# Port Colborne Ontario bottles



## Donas12 (Feb 24, 2021)

Thought I’d post some bottles I have from Port Colborne, located in Southern Ontario in the Niagara region.
With a long history and a  multi faceted industrial economy, it is located on Lake Erie near the Welland canal.
It has a long marine heritage.
Looking forward to seeing other bottles posted that are from this city...


----------



## Donas12 (Feb 24, 2021)

This is a 6.5 oz from Ideal Soda Water Mfg. Co.
likely a 30-40s bottle from this beehive style.


----------



## Donas12 (Feb 24, 2021)

Here’s a 6.5 oz embossed and an 11oz beehive style  acl from Crown Soda Water Mfg. Co.


----------



## Donas12 (Feb 24, 2021)

And a couple from Cronmiller Bev Co. 
A 6.5 oz embossed Ginger Ale. On the bottom RD of 1931 Dominion Glass Company Limited embossed words.
A 10 oz acl with a nice shipping port graphic.


----------



## ROBBYBOBBY64 (Feb 24, 2021)

Wow, you have such nice bottles. That's a great spot to photograph them.
ROBBYBOBBY64.


----------



## Donas12 (Feb 24, 2021)

ROBBYBOBBY64 said:


> Wow, you have such nice bottles. That's a great spot to photograph them.
> ROBBYBOBBY64.


Thanks! I struggle with lighting every time. lol


----------



## ROBBYBOBBY64 (Feb 24, 2021)

Donas12 said:


> Thanks! I struggle with lighting every time. lol


They look great in the pictures. I kind of do the same thing. Same off to the right window thing but in my hand. Great minds right.
ROBBYBOBBY64


----------



## RCO (Feb 24, 2021)

I looked thru my pictures and found one for Crown similar to yours but in a dominion glass acl bottle , never seen one in person but would of been on ebay a couple years ago


----------



## CanadianBottles (Feb 24, 2021)

I love the graphics on those Port Colborne ACLs, I've always wanted to get one but haven't come across one in person yet.  
Interesting to see that 3-digit phone number on the Crown bottle as well, only ACL soda I can think of with a phone number on the front.


----------



## RCO (Feb 25, 2021)

Port Colborne is not an area that I've ever been to inperson ( although I have been to Niagara falls before ) and not an area that I've specifically looked for bottles from 

around 2015 when I was last in Niagara area I went to an antique mall in Niagara on the lake and found this bottle . not sure if I've posted it before or not ?

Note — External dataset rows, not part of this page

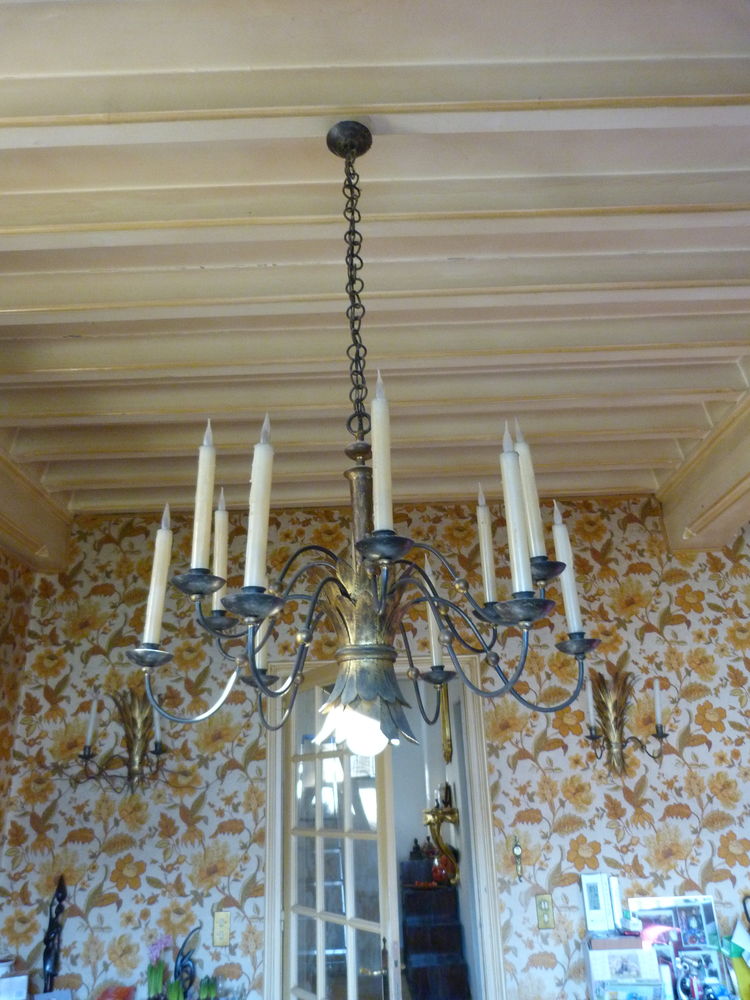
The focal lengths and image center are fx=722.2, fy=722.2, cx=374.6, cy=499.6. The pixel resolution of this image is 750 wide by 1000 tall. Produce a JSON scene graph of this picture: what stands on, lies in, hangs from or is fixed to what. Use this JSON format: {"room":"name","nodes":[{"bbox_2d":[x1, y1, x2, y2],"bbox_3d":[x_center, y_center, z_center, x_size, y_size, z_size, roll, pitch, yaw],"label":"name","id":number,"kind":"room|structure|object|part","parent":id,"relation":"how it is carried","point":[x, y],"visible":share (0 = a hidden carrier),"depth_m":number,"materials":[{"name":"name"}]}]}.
{"room":"dining room","nodes":[
{"label":"dining room","id":0,"kind":"room"},
{"bbox_2d":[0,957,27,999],"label":"white box","id":1,"kind":"object","parent":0,"point":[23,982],"visible":0.99,"depth_m":2.68,"materials":[{"name":"white"}]},
{"bbox_2d":[0,548,34,862],"bbox_3d":[-1.694,0.489,0.815,0.141,2.974,5.033,-2,-20,-1],"label":"left wall","id":2,"kind":"structure","parent":0,"point":[3,561],"depth_m":3.32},
{"bbox_2d":[40,876,66,995],"bbox_3d":[-1.274,1.748,2.858,0.102,0.484,0.100,4,-21,-15],"label":"figurine","id":3,"kind":"object","parent":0,"point":[52,973],"visible":0.96,"depth_m":2.85,"materials":[{"name":"black metal"}]},
{"bbox_2d":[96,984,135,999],"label":"red object","id":4,"kind":"object","parent":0,"point":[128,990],"visible":0.99,"depth_m":2.72,"materials":[{"name":"red"}]},
{"bbox_2d":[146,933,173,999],"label":"hyacinth","id":5,"kind":"object","parent":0,"point":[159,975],"visible":0.9,"depth_m":2.79,"materials":[{"name":"plant"}]},
{"bbox_2d":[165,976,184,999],"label":"green plant","id":6,"kind":"object","parent":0,"point":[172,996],"visible":0.97,"depth_m":2.69,"materials":[{"name":"green plant"}]},
{"bbox_2d":[173,928,199,999],"bbox_3d":[-0.731,1.829,2.802,0.120,0.284,0.098,-7,-21,14],"label":"figurine","id":7,"kind":"object","parent":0,"point":[182,967],"visible":0.93,"depth_m":2.79,"materials":[{"name":"black"}]},
{"bbox_2d":[198,976,219,999],"bbox_3d":[-0.638,1.905,2.763,0.098,0.141,0.100,-2,-20,-1],"label":"potted plant","id":8,"kind":"object","parent":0,"point":[211,990],"visible":0.98,"depth_m":2.76,"materials":[{"name":"green plant"}]},
{"bbox_2d":[0,0,749,523],"bbox_3d":[0.212,-0.925,1.336,4.737,0.170,5.917,-2,-20,-1],"label":"ceiling","id":9,"kind":"structure","parent":0,"point":[46,297],"depth_m":1.85,"materials":[{"name":"paint"}]},
{"bbox_2d":[0,443,72,573],"bbox_3d":[-1.602,-0.405,1.967,0.274,0.295,3.834,-2,-20,-1],"label":"ceiling beam","id":10,"kind":"structure","parent":9,"relation":"attached to","point":[31,513],"depth_m":3.26,"materials":[{"name":"wood"}]},
{"bbox_2d":[123,118,606,775],"bbox_3d":[-0.031,-0.186,1.413,0.775,1.327,0.756,-2,-20,-1],"label":"chandelier","id":11,"kind":"object","parent":9,"relation":"hanging from","point":[345,591],"visible":0.99,"depth_m":1.23,"materials":[{"name":"metal"}]},
{"bbox_2d":[142,502,173,647],"bbox_3d":[-0.391,0.133,1.302,0.054,0.273,0.053,-2,-20,-1],"label":"candle","id":12,"kind":"object","parent":11,"relation":"in","point":[165,566],"visible":0.88,"depth_m":1.29,"materials":[{"name":"white wax"}]},
{"bbox_2d":[191,419,216,573],"bbox_3d":[-0.296,-0.009,1.252,0.052,0.299,0.051,-2,-20,-1],"label":"candle","id":13,"kind":"object","parent":11,"relation":"in","point":[198,540],"visible":0.91,"depth_m":1.24,"materials":[{"name":"white wax"}]},
{"bbox_2d":[213,490,228,611],"bbox_3d":[-0.318,0.105,1.470,0.050,0.283,0.049,-2,-20,-1],"label":"candle","id":14,"kind":"object","parent":11,"relation":"in","point":[223,522],"visible":0.65,"depth_m":1.46,"materials":[{"name":"white wax"}]},
{"bbox_2d":[245,413,273,589],"bbox_3d":[-0.181,-0.001,1.127,0.053,0.303,0.054,-2,-20,-1],"label":"candle","id":15,"kind":"object","parent":11,"relation":"on","point":[260,522],"visible":0.92,"depth_m":1.11,"materials":[{"name":"white wax"}]},
{"bbox_2d":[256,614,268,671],"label":"candle","id":16,"kind":"object","parent":11,"relation":"attached to","point":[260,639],"visible":0.39,"depth_m":1.50,"materials":[{"name":"white wax"}]},
{"bbox_3d":[-0.020,0.415,1.349,0.176,0.088,0.174,-2,-20,-1],"label":"shade","id":17,"kind":"part","parent":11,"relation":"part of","materials":[{"name":"grey metal"}]},
{"bbox_2d":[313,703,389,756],"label":"light bulb","id":18,"kind":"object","parent":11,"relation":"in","point":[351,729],"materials":[{"name":"white glass"}]},
{"bbox_2d":[370,370,392,532],"bbox_3d":[0.010,-0.080,1.172,0.047,0.307,0.048,-2,-20,-1],"label":"candle","id":19,"kind":"object","parent":11,"relation":"on","point":[373,425],"visible":0.94,"depth_m":1.16,"materials":[{"name":"white wax"}]},
{"bbox_2d":[423,556,441,666],"bbox_3d":[0.129,0.244,1.590,0.056,0.248,0.056,-2,-20,-1],"label":"candle","id":20,"kind":"object","parent":11,"relation":"in","point":[431,629],"visible":0.71,"depth_m":1.57,"materials":[{"name":"white wax"}]},
{"bbox_2d":[476,484,497,606],"bbox_3d":[0.237,0.101,1.540,0.050,0.299,0.049,-2,-20,-1],"label":"candle","id":21,"kind":"object","parent":11,"relation":"in","point":[481,519],"visible":0.89,"depth_m":1.53,"materials":[{"name":"white wax"}]},
{"bbox_2d":[499,423,531,593],"bbox_3d":[0.221,0.014,1.148,0.049,0.277,0.049,-2,-20,-1],"label":"candle","id":22,"kind":"object","parent":11,"relation":"in","point":[509,473],"visible":0.96,"depth_m":1.13,"materials":[{"name":"white wax"}]},
{"bbox_2d":[514,423,545,563],"bbox_3d":[0.281,-0.007,1.314,0.049,0.301,0.048,-2,-20,-1],"label":"candle","id":23,"kind":"object","parent":11,"relation":"in","point":[538,528],"visible":0.66,"depth_m":1.30,"materials":[{"name":"white wax"}]},
{"bbox_2d":[551,500,582,632],"bbox_3d":[0.367,0.132,1.384,0.053,0.263,0.052,-2,-20,-1],"label":"candle","id":24,"kind":"object","parent":11,"relation":"in","point":[561,551],"visible":0.74,"depth_m":1.37,"materials":[{"name":"white wax"}]},
{"bbox_2d":[658,384,749,553],"bbox_3d":[1.553,-0.438,2.221,0.294,0.314,3.281,-2,-20,-1],"label":"ceiling beam","id":25,"kind":"structure","parent":9,"relation":"attached to","point":[695,503],"depth_m":3.17,"materials":[{"name":"beige paint"}]},
{"bbox_2d":[1,497,749,999],"bbox_3d":[0.443,1.352,3.191,4.288,3.033,0.156,-2,-20,-1],"label":"back wall","id":26,"kind":"structure","parent":0,"point":[528,763],"depth_m":3.23,"materials":[{"name":"multicoloured paper"}]},
{"bbox_2d":[60,688,173,795],"bbox_3d":[-1.056,1.039,3.067,0.611,0.460,0.299,-2,-20,-1],"label":"wall sconce","id":27,"kind":"object","parent":26,"relation":"attached to","point":[159,751],"visible":0.93,"depth_m":3.07,"materials":[{"name":"metal"}]},
{"bbox_2d":[85,694,97,748],"bbox_3d":[-1.211,0.948,3.078,0.050,0.220,0.049,-2,-20,-1],"label":"candle","id":28,"kind":"object","parent":27,"relation":"on","point":[91,719],"visible":0.97,"depth_m":3.07,"materials":[{"name":"white wax"}]},
{"bbox_2d":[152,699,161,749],"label":"candle","id":29,"kind":"object","parent":27,"relation":"on","point":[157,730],"visible":0.63,"depth_m":3.04,"materials":[{"name":"white wax"}]},
{"bbox_2d":[212,910,230,946],"bbox_3d":[-0.625,1.747,2.938,0.070,0.127,0.016,-2,-20,-1],"label":"light switch","id":30,"kind":"object","parent":26,"relation":"attached to","point":[221,921],"visible":0.98,"depth_m":2.94,"materials":[{"name":"gold metal"}]},
{"bbox_2d":[258,650,504,996],"bbox_3d":[0.027,1.831,3.051,1.044,2.246,0.185,-2,-20,-1],"label":"door frame","id":31,"kind":"structure","parent":26,"relation":"in","point":[483,799],"depth_m":3.15,"materials":[{"name":"white paint"}]},
{"bbox_2d":[283,666,399,999],"bbox_3d":[-0.166,1.773,2.896,0.163,2.131,0.838,10,-23,-29],"label":"french door","id":32,"kind":"structure","parent":31,"relation":"attached to","point":[320,963],"depth_m":2.95,"materials":[{"name":"white"}]},
{"bbox_2d":[511,835,523,880],"bbox_3d":[0.600,1.507,3.039,0.045,0.180,0.037,-2,-20,-1],"label":"wall ornament","id":33,"kind":"object","parent":26,"relation":"attached to","point":[518,849],"visible":0.99,"depth_m":3.03,"materials":[{"name":"gold metal"}]},
{"bbox_2d":[535,893,554,928],"bbox_3d":[0.691,1.678,2.941,0.069,0.126,0.015,-2,-20,-1],"label":"light switch","id":34,"kind":"object","parent":26,"relation":"attached to","point":[542,906],"visible":0.98,"depth_m":2.94,"materials":[{"name":"gold metal"}]},
{"bbox_2d":[584,670,667,776],"bbox_3d":[1.061,0.966,3.097,0.405,0.434,0.247,-2,-20,-1],"label":"wall sconce","id":35,"kind":"object","parent":26,"relation":"attached to","point":[594,736],"visible":0.93,"depth_m":3.11,"materials":[{"name":"gold metal"}]},
{"bbox_2d":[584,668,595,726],"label":"candle","id":36,"kind":"object","parent":35,"relation":"in","point":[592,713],"visible":0.61,"depth_m":3.11,"materials":[{"name":"white wax"}]},
{"bbox_2d":[653,677,663,728],"bbox_3d":[1.209,0.872,3.083,0.043,0.217,0.042,-2,-20,-1],"label":"candle","id":37,"kind":"object","parent":35,"relation":"in","point":[658,696],"visible":0.96,"depth_m":3.07,"materials":[{"name":"white wax"}]},
{"bbox_2d":[629,894,725,999],"bbox_3d":[1.208,1.766,2.862,0.354,0.327,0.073,-2,-20,-1],"label":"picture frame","id":38,"kind":"object","parent":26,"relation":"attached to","point":[709,923],"visible":0.75,"depth_m":2.88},
{"bbox_2d":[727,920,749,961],"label":"green paper","id":39,"kind":"object","parent":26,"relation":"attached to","point":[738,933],"visible":0.92,"depth_m":2.80,"materials":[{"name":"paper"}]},
{"bbox_2d":[399,879,469,999],"bbox_3d":[0.384,3.105,4.968,0.410,0.857,0.902,-2,-20,-1],"label":"dark cabinet","id":40,"kind":"object","parent":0,"point":[408,944],"visible":0.88,"depth_m":4.74,"materials":[{"name":"wood"}]},
{"bbox_2d":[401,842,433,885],"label":"black box","id":41,"kind":"object","parent":40,"relation":"on","point":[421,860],"visible":0.89,"depth_m":5.23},
{"bbox_2d":[422,787,458,885],"bbox_3d":[0.440,2.309,4.821,0.214,0.467,0.443,-2,-20,-1],"label":"gold ornament","id":42,"kind":"object","parent":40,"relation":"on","point":[454,814],"visible":0.8,"depth_m":4.76,"materials":[{"name":"gold metal"}]},
{"bbox_2d":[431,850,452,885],"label":"red vase","id":43,"kind":"object","parent":40,"relation":"on","point":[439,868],"visible":0.8,"depth_m":4.93,"materials":[{"name":"red glass"}]},
{"bbox_2d":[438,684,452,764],"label":"frame","id":44,"kind":"object","parent":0,"point":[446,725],"visible":0.52,"depth_m":4.97,"materials":[{"name":"gold"}]},
{"bbox_2d":[585,934,661,999],"bbox_3d":[0.949,1.803,2.744,0.261,0.231,0.159,-2,-20,-1],"label":"white box","id":45,"kind":"object","parent":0,"point":[641,954],"visible":0.92,"depth_m":2.71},
{"bbox_2d":[580,872,619,932],"bbox_3d":[0.908,1.637,2.934,0.121,0.210,0.079,-2,-20,-1],"label":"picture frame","id":46,"kind":"object","parent":45,"relation":"on","point":[590,917],"visible":0.99,"depth_m":2.91,"materials":[{"name":"white"}]},
{"bbox_2d":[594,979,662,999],"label":"picture frame","id":47,"kind":"object","parent":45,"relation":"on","point":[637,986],"visible":1,"depth_m":2.66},
{"bbox_2d":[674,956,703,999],"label":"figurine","id":48,"kind":"object","parent":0,"point":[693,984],"visible":0.98,"depth_m":2.67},
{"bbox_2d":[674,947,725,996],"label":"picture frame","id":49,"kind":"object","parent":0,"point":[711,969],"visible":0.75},
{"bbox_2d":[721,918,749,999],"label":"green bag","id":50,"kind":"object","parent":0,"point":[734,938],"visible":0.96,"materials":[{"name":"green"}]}
]}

its for ' Chambers Beverages " port colborne , listed in book as F.S. Chambers 1929-1935 

but also has " Crown Soda Water MFG Co " embossed on bottle and " property of F.S Chambers Phone 399 , Port Colborne "


----------



## Donas12 (Feb 25, 2021)

RCO said:


> Port Colborne is not an area that I've ever been to inperson ( although I have been to Niagara falls before ) and not an area that I've specifically looked for bottles from
> 
> around 2015 when I was last in Niagara area I went to an antique mall in Niagara on the lake and found this bottle . not sure if I've posted it before or not ?
> 
> ...


Interesting. They dropped the Chambers Beverages name at some point. But with phone number staying the same must have continued on as same company.
Is it unusual to have the phone number embossed on the bottle? Haven’t seen that before...


----------



## RCO (Feb 25, 2021)

Donas12 said:


> Interesting. They dropped the Chambers Beverages name at some point. But with phone number staying the same must have continued on as same company.
> Is it unusual to have the phone number embossed on the bottle? Haven’t seen that before...



the Chamber's beverages name was used first but agree must of pretty much been the same bottler , maybe Crown just a more popular name 

not really a lot of soda bottles with phone #'s but is others , pretty sure there is one for nearby welland for Ontario soda water


----------